**Task directions**
In the forum thread about Gaussian mixture log-likelihood scores, what does the answer say the weights in score_samples are based on?

[Opening Document excerpt section]

2

I've been using python to experiment with sklearn's BayesianGaussianMixture (and with GaussianMixture, which shows the same issue).

I fit the model with a number of items drawn from a distribution, then tested the model with a held out data set (some from the distribution, some outside it).

Something like:

X_train = ... # 70x321 matrix
X_in = ... # 20x321 matrix of held out data points from X
X_out = ... # 20x321 matrix of data points drawn from a different distribution
model = BayesianGaussianMixture(n_components=1)
model.fit(X_train)
print(model.score_samples(X_in).mean())
print(model.score_samples(X_out).mean())

outputs:

-1334380148.57
-2953544628.45

The score_samples method returns a per-sample log likelihood of the given data, and "in" samples are much more likely than the "out" samples as expected - I'm just wondering why the absolute values are so high?

The documentation for score_samples states "Compute the weighted log probabilities for each sample" - but I'm unclear what the weights are based on.

Do I need to scale my input first? Is my input dimensionality too high? Do I need to do some additional parameter tuning? Or am I just misunderstanding what the method returns?

Dave Challis
  • 3,525
  • 2
  • 37
  • 65

1 Answers1

3

The weights are based on the mixture weights.

Do I need to scale my input first?

This is usually not a bad idea but I can't say not knowing more about your data.

Is my input dimensionality too high?

It seems given the amount of data you are fitting it actually is too high. Remember the curse of dimensionality. You have very few rows of data and 312 features, 1:4 ratio; that's not really going to work in practice.

Do I need to do some additional parameter tuning? Or am I just misunderstanding what the method returns?

Your outputs are log-probabilites that are very negative. If you raise e to such a large negative magnitude you get a probability that is very close to zero. Your results actually make sense from that perspective. You may want to check the log-probability in areas where you know there is a higher probability of being in that component. You may also want to check the covariances for each component to make sure you don't have a degenerate solution, which is quite likely given the amount of data and dimensionality in this case. Before any of that, you may want to get more data or see if you can reduce the number of dimensions.

I forgot to mention a rather important point: The output is for the Density so keep that in mind too.

Peter O.
  • 32,158
  • 14
  • 82
  • 96
user264431
  • 31
  • 3

[Closing Document excerpt section]
[Opening Excerpted records section]

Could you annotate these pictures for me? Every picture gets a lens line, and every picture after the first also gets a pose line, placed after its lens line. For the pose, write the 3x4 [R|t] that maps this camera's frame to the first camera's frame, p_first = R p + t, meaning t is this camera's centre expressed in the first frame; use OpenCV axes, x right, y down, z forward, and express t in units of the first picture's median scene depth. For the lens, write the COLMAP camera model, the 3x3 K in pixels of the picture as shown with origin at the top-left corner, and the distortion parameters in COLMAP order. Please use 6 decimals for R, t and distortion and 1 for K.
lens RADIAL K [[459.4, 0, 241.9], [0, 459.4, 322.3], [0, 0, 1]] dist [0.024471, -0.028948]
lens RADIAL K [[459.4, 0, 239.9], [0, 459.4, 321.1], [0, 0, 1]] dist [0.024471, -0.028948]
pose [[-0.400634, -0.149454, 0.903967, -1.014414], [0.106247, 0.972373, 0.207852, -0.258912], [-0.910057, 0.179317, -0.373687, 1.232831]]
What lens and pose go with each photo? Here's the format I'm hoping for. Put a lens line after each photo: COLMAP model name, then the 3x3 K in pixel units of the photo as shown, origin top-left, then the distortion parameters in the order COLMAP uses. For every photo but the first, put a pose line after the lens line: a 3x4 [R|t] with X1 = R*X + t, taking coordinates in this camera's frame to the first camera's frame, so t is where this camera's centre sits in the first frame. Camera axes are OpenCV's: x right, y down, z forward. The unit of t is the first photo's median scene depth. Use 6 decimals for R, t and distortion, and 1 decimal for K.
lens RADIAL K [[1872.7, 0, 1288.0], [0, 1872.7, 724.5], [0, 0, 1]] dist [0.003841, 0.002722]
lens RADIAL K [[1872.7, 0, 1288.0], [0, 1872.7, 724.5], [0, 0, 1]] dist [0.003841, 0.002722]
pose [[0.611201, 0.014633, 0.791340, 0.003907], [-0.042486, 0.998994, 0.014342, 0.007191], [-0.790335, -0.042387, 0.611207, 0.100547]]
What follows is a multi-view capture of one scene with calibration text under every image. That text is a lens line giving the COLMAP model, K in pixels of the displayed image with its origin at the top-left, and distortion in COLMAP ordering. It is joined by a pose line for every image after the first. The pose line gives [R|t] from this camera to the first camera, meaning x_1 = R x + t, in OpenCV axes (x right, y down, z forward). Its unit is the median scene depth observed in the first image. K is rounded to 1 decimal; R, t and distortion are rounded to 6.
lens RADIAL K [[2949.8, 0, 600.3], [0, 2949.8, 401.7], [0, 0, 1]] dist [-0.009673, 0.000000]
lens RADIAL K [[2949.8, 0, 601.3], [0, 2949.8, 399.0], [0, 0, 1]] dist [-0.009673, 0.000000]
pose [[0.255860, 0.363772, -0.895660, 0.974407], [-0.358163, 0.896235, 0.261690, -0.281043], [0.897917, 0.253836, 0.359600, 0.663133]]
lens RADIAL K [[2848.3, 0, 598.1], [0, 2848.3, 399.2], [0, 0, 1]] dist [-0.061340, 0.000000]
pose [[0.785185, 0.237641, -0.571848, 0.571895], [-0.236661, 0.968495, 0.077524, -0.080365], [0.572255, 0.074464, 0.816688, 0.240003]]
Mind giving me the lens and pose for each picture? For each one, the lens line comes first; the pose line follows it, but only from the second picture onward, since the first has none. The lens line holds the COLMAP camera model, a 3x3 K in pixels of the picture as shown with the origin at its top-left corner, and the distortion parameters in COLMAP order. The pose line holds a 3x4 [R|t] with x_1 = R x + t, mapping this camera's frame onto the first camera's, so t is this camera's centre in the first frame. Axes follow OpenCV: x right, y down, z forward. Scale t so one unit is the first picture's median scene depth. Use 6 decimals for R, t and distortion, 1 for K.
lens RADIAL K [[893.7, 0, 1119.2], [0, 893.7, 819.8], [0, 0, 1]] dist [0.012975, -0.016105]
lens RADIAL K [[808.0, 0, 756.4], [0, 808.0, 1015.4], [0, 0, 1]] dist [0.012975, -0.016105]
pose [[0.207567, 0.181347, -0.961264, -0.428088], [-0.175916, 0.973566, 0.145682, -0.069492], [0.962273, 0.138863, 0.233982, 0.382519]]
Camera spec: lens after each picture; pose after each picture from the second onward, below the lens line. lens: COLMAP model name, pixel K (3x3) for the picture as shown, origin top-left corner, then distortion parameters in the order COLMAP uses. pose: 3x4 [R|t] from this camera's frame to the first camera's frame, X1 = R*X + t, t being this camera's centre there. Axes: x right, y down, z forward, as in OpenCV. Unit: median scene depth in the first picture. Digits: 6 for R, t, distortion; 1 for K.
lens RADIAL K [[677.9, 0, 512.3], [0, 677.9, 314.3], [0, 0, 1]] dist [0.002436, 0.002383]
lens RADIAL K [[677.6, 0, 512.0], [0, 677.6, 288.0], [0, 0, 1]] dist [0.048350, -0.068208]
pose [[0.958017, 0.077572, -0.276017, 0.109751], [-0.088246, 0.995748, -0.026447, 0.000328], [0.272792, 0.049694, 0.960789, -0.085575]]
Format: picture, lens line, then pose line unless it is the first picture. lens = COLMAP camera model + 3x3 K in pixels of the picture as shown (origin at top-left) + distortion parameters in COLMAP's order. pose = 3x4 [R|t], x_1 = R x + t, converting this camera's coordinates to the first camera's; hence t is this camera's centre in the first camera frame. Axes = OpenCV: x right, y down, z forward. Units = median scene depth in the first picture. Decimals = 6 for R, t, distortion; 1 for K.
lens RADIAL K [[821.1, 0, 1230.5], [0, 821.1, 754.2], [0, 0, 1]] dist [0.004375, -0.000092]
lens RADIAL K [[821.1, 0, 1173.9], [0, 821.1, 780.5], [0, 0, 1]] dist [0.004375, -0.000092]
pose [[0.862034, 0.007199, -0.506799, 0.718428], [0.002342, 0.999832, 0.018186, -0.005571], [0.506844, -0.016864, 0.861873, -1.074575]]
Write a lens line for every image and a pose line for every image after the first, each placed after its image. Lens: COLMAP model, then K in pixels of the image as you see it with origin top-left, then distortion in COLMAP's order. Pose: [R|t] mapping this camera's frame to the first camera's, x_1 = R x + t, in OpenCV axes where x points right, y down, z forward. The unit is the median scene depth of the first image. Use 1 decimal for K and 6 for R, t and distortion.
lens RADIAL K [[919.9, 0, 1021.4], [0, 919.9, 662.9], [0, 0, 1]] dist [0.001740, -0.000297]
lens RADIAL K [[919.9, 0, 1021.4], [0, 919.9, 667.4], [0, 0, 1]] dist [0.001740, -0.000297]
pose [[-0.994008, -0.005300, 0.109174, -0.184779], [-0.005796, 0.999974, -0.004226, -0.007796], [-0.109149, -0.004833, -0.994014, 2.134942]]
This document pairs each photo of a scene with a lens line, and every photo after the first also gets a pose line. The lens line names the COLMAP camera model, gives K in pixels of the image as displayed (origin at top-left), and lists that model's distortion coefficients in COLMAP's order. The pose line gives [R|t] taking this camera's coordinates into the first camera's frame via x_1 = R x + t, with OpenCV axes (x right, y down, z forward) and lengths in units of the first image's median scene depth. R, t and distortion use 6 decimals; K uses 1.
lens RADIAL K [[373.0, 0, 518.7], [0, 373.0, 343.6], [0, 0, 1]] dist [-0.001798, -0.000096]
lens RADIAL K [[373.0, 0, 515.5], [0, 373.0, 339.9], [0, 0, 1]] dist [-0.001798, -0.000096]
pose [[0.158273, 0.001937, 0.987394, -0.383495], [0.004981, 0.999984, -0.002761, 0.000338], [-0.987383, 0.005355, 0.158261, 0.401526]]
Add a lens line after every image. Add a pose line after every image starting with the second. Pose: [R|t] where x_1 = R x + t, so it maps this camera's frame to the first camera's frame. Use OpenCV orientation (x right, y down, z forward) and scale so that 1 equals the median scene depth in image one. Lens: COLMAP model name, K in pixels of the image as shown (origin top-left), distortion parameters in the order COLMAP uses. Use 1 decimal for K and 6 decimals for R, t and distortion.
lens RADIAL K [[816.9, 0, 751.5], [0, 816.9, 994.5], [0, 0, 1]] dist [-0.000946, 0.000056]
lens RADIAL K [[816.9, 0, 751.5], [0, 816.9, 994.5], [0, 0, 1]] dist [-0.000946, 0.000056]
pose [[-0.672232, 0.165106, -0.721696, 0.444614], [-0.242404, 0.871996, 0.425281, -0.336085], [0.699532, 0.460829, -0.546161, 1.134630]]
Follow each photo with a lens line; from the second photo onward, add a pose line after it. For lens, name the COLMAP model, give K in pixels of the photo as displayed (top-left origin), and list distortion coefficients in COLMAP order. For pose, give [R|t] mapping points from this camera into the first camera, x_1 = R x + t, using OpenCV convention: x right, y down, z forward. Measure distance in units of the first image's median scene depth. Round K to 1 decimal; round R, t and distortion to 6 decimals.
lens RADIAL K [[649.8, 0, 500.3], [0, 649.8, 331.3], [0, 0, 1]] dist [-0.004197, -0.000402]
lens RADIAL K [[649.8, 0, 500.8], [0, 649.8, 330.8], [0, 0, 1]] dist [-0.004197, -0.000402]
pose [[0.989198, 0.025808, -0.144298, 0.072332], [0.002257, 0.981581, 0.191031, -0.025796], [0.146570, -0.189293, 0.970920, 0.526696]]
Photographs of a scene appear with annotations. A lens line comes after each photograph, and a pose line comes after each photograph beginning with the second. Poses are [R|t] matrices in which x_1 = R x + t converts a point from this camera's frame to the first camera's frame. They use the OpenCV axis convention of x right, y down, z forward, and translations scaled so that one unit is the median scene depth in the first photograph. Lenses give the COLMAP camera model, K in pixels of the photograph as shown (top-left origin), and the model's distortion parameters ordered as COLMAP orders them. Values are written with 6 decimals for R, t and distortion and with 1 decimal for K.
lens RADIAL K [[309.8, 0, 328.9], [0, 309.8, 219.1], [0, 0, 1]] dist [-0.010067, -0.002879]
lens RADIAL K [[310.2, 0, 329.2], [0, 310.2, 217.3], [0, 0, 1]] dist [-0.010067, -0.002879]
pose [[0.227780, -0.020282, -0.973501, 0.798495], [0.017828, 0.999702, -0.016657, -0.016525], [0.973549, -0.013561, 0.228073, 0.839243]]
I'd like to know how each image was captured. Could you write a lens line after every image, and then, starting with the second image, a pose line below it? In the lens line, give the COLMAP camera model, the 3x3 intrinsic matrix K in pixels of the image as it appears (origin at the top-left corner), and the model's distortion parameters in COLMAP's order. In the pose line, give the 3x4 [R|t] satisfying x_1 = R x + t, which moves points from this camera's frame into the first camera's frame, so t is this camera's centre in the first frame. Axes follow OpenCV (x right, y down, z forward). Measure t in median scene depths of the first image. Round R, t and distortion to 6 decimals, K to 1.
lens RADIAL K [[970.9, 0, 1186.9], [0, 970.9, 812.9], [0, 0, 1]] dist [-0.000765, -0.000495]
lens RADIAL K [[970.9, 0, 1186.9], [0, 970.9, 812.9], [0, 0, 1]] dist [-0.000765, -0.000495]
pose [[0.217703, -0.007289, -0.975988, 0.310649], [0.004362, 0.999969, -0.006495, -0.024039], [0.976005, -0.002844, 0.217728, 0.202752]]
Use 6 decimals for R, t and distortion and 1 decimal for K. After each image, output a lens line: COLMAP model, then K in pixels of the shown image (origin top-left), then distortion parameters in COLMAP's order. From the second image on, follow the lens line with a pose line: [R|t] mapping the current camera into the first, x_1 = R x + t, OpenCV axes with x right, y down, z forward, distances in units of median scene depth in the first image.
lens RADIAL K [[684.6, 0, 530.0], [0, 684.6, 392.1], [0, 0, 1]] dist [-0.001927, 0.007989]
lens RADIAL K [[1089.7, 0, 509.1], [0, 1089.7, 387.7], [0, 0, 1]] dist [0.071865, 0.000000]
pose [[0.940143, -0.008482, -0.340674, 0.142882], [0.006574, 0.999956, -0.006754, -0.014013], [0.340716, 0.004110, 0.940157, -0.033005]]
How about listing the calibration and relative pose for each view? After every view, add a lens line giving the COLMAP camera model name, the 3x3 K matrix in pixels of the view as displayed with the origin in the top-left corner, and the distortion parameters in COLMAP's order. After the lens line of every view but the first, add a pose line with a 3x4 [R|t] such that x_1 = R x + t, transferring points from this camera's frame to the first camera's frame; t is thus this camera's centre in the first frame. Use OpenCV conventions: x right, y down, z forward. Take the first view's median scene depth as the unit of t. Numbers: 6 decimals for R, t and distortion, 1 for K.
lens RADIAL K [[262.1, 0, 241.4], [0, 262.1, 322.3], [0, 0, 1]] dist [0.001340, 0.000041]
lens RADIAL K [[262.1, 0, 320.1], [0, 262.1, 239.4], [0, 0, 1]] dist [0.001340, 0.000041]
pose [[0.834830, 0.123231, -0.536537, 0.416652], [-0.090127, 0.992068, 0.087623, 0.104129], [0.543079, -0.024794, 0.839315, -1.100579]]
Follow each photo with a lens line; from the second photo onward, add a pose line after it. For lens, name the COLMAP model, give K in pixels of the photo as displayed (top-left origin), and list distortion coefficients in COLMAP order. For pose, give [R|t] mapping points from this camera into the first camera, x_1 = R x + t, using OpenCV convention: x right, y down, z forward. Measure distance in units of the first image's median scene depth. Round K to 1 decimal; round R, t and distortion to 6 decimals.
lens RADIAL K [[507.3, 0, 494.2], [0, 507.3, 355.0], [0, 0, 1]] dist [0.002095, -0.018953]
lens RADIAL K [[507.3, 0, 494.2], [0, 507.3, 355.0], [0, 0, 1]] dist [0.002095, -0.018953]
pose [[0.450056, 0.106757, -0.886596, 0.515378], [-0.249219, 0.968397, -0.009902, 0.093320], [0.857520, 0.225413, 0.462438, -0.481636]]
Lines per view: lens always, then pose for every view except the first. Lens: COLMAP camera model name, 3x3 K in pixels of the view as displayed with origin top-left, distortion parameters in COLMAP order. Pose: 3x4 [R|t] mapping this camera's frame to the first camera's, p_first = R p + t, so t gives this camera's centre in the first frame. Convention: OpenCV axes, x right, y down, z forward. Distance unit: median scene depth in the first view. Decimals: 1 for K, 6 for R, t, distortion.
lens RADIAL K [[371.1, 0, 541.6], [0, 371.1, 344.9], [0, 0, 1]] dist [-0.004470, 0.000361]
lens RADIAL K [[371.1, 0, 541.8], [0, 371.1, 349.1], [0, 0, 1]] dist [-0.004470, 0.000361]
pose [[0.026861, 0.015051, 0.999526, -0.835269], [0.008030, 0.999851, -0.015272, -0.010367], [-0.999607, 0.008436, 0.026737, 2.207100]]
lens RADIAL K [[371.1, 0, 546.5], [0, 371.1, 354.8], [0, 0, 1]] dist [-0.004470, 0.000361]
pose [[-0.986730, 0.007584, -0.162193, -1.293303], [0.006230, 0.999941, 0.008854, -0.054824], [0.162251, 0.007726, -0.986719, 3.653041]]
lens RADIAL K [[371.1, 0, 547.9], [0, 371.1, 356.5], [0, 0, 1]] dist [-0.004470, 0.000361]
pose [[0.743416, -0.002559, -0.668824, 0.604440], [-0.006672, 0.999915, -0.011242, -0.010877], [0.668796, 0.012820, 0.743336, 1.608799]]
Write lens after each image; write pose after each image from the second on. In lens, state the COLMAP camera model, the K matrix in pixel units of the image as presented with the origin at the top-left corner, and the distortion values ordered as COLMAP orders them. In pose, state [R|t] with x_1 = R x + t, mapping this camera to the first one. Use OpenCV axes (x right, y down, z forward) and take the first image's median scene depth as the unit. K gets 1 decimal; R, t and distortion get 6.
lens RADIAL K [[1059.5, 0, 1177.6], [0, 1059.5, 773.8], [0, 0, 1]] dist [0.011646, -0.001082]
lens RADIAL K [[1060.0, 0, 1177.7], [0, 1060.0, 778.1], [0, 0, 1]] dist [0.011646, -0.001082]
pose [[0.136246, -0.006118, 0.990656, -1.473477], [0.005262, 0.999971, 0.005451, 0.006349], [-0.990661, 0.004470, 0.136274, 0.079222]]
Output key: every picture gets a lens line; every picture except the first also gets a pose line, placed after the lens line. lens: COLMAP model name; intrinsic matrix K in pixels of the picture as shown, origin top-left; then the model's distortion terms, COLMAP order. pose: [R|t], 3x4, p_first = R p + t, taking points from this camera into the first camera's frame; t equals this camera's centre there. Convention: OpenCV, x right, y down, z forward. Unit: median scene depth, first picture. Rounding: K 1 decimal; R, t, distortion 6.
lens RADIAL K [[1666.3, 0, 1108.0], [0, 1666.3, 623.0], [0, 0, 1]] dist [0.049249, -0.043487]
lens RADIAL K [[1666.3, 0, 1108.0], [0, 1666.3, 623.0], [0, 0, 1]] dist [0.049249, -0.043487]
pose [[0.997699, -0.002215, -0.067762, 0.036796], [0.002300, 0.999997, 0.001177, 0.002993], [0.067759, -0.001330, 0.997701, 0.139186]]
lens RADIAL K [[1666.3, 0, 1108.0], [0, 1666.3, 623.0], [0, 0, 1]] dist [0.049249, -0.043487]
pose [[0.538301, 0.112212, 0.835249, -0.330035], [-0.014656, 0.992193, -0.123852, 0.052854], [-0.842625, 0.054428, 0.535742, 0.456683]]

[Closing Excerpted records section]

**Written reply**
The mixture weights.